◆ **Directions**:
An exact transcription is needed, starting with the line that contains "727 753 11000" and ending with the last line of the records.

◆ **Exercise materials**:
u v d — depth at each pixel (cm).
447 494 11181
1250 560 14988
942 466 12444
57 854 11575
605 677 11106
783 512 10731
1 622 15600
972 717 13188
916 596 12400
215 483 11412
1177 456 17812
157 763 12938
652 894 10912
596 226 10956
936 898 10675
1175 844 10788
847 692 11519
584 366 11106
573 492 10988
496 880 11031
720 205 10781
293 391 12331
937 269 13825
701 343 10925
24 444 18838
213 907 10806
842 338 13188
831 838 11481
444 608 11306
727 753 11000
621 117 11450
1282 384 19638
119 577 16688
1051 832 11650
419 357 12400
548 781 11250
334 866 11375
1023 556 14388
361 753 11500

◆ **Expected answer**:
727 753 11000
621 117 11450
1282 384 19638
119 577 16688
1051 832 11650
419 357 12400
548 781 11250
334 866 11375
1023 556 14388
361 753 11500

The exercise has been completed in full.